We summarize the above discussion in the following important estimate.

Lemma 6 For positive integers ${n,q\ge 2}$ and real ${p}$, ${0 \le p \le 1-1/q}$,$\displaystyle q^{(h_q(p) - o(1))n} \le {\rm Vol}_q(n,pn) \le q^{h_q(p) n} \ .$

1.2. Asymptotic form of GV bound

Combining the greedy construction of Lemma 3 with the estimate of the Hamming volume from Lemma 6 gives the following asymptotic version of the Gilbert-Varshamov bound.

Theorem 7 (Asymptotic Gilbert-Varshamov bound) For every ${q}$ and ${\delta \in [0,1-1/q]}$, there exists an infinite family ${{\cal C}}$ of ${q}$-ary codes with rate$\displaystyle R({\cal C}) \ge 1-h_q(\delta) - o(1) \ .$

(In fact, such codes exist for every block length.)

Since ${h_q(\delta) < 1}$ for ${\delta < 1-1/q}$, the above implies that for every ${\delta < 1-1/q}$ there exists an asymptotically good family of ${q}$-ary codes of rate at least ${R_0(\delta) > 0}$ and relative distance at least ${\delta}$. By Exercises 1 and 2 this also holds for linear codes over ${{\mathbb F}_q}$. We now give an alternate proof based on the probabilistic method.

1.3. Random linear codes attain the GV bound

Theorem 8 For every prime power ${q}$, ${\delta \in [0,1-1/q)}$, ${0 < \epsilon < 1-h_q(p)}$, and sufficiently large positive integer ${n}$, the following holds for ${k = \lceil (1-h_q(\delta)-\epsilon) n \rceil}$. If ${G \in {\mathbb F}_q^{n \times k}}$ is chosen uniformly at random, then the linear code with ${G}$ as generator matrix has rate at least ${(1-h_q(\delta)-\epsilon)}$ and relative distance at least ${\delta}$ with probability at least ${1-e^{-\Omega(n)}}$.

Exercise data:
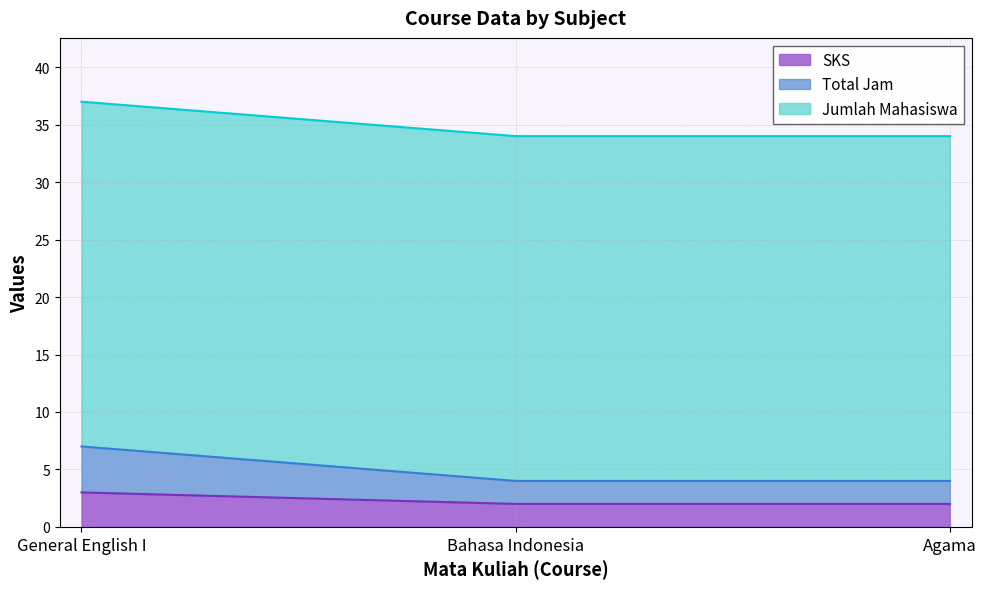

At which label does SKS reach its peak?

General English I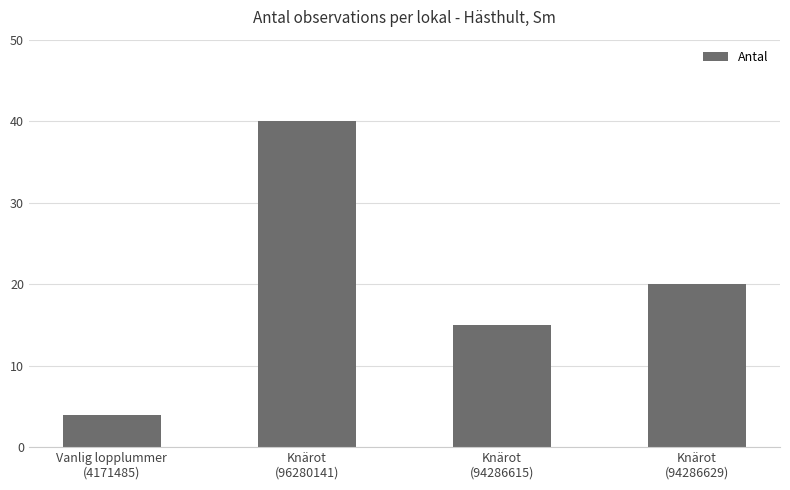

Reading left to right, transcribe all the data shown in this chart.

4	40	15	20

What this exercise asks:
a) Reproduce the stretch from "Combining the greedy" through "the probabilistic method." in the passage on the Gilbert-Varshamov bound, substituting "collection" for "family".
b) Resume the passage on the Gilbert-Varshamov bound, continuing from the end of its last sentence.

Solved problems:
a)
Combining the greedy construction of Lemma 3 with the estimate of the Hamming volume from Lemma 6 gives the following asymptotic version of the Gilbert-Varshamov bound.

Theorem 7 (Asymptotic Gilbert-Varshamov bound) For every ${q}$ and ${\delta \in [0,1-1/q]}$, there exists an infinite collection ${{\cal C}}$ of ${q}$-ary codes with rate$\displaystyle R({\cal C}) \ge 1-h_q(\delta) - o(1) \ .$

(In fact, such codes exist for every block length.)

Since ${h_q(\delta) < 1}$ for ${\delta < 1-1/q}$, the above implies that for every ${\delta < 1-1/q}$ there exists an asymptotically good collection of ${q}$-ary codes of rate at least ${R_0(\delta) > 0}$ and relative distance at least ${\delta}$. By Exercises 1 and 2 this also holds for linear codes over ${{\mathbb F}_q}$. We now give an alternate proof based on the probabilistic method.

b)
Proof: The claim about rate follows whenever ${G}$ has full column rank. The probability that the ${i}$‘th column is in the span of the first ${(i-1)}$ columns is at most ${q^{i-1}/q^n}$. By a union bound, ${G}$ has rank ${k}$ with probability at least ${1- \frac{k}{q^{n-k}} \ge 1-e^{-\Omega(n)}}$.

For each nonzero ${x \in {\mathbb F}_q^k}$, the vector ${Gx}$ is a uniformly random element of ${{\mathbb F}_q^k}$. (Indeed, say that ${x_k \neq 0}$, then conditioned on the choice of the first ${k-1}$ columns ${G'}$ of ${G}$, ${Gx = G'x + g_k x_k}$ is uniformly distributed since the ${k}$‘th column ${g_k}$ is chosen uniformly at random from ${{\mathbb F}_q^n}$.) Therefore the probability that ${{\rm wt}(Gx) \le \delta n}$ is at most

$\displaystyle \frac{{\rm Vol}_q(n,\delta n)}{q^n} \le q^{(h_q(\delta)-1)n} \ .$

Now a union bound over all nonzero ${x}$ implies that the probability that the code generated by the columns of ${G}$ has distance at most ${\delta n}$ is bounded from above by

$\displaystyle q^k q^{(h_q(\delta)-1)n} \le q^{(1-h_q(\delta)-\epsilon) n +1} q^{(h_q(\delta)-1)n} = q \cdot q^{-\epsilon n} \le e^{-\Omega(n)} \ .$

We conclude that with probability at least ${1-e^{-\Omega(n)}}$, the code generated by ${G}$ has relative distance at least ${\delta}$ and rate at least ${1-h_q(\delta)-\epsilon}$. $\Box$

Exercise 3 Establish a similar result by picking a random ${(n-k) \times n}$ parity check matrix for the code.

1.4. Some comments on attaining/beating the GV bound

We have seen that there exist binary linear codes that meet the Gilbert-Varshamov bound, and thus have rate approaching ${1-h(\delta)}$ for a target relative distance of ${\delta}$, ${0 < \delta < 1/2}$. The proof of this was non-constructive, based on an exponential time algorithm to construct such a code (by a greedy algorithm), or by picking a generator matrix (or a parity check matrix) at random. The latter leads to a polynomial time randomized Monte Carlo construction. If there were a way to ascertain if a randomly chosen linear code has the claimed relative distance, then this would be a practical method to construct codes of good distance; we will have a Las Vegas construction that picks a random linear code and then checks that it has good minimum distance. Unfortunately, given a linear code, computing (or even approximating) the value of its minimum distance is NP-hard.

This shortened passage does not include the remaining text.